■ Selected extract ■
+===+
The Nerd's Guide to a Workout Routine Part II: The Execution

Here's where the rubber hits the road. You've got the motivation, now what do you do?

Well, there are some choices you have at your disposal. First, you must assess your goals. For type I (fat) nerdy guys, the goal will probably be to lose weight and gain muscle. For type II (skinny) nerdy guys, the goal will probably be to gain weight (ideally in pure muscle). For pretty much every girl that I've ever met, the goal is to lose weight (even if they are already tiny).

Type I Nerds

Let's start with the camp that wants to lose weight. For most people, this means hitting the treadmill or bike or elliptical. While cardio is an effective way to burn calories, if you really want to lose weight you will need to do other stuff too. Chances are, you've packed on some unwanted pounds through a stagnant lifestyle. When you sit around all the time, you lose muscle. This is a natural evolutionary tendency, so let's dive into it a bit further.

Imagine that you are a caveman (or cavewoman). Your average day consists of two basic things: find food, and try not to become food. Finding food involves quite a bit of effort. You either have to track down an animal, kill it, clean it, take it back to your home, cook it, and eat it, or find some nuts or berries or something like that. Both will involve a lot of walking, running, crouching, lifting, and so on. All these things consume a lot of energy, so it could very well be that the food you gain from all these activities will barely be enough to replace the energy you consumed getting it. That's not very good if you are trying to survive. So your body, over years of evolution, has become more efficient. If you don't have food, it tries not to burn energy as fast, and if you do have food, it tries to keep it around for as long as it can. Since people might not have a meal but once every few days, your are designed to be able to eat as much food as you can in one sitting, and then go several days without it.
+===+
■ Recorded information ■
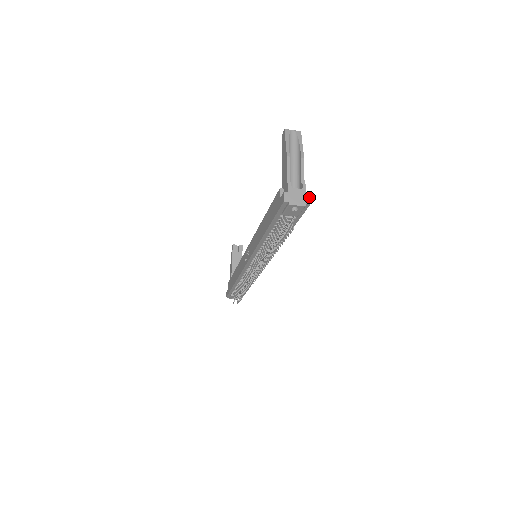
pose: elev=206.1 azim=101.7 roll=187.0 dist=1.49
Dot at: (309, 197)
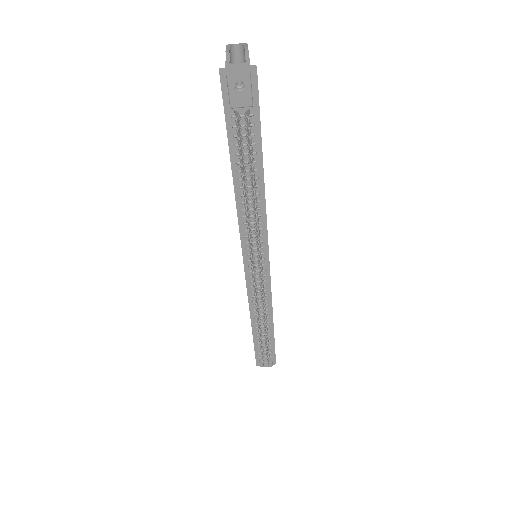
Dot at: (255, 67)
+===+
■ Work instructions ■
1. Answer these questions about the workout guide:
(a) For type II (skinny) nerdy guys, what will the goal probably be?
(b) What happens when you sit around all the time?
(c) What two basic things make up the average day of a caveman?
2. Copy out the stretch of the workout guide from "Type I Nerds" through "a bit further.".
The listing comes from a separate source, not from the workout guide.

■ Responses ■
1.
(a) To gain weight, ideally in pure muscle.
(b) You lose muscle.
(c) Finding food and trying not to become food.

2.
Type I Nerds

Let's start with the camp that wants to lose weight. For most people, this means hitting the treadmill or bike or elliptical. While cardio is an effective way to burn calories, if you really want to lose weight you will need to do other stuff too. Chances are, you've packed on some unwanted pounds through a stagnant lifestyle. When you sit around all the time, you lose muscle. This is a natural evolutionary tendency, so let's dive into it a bit further.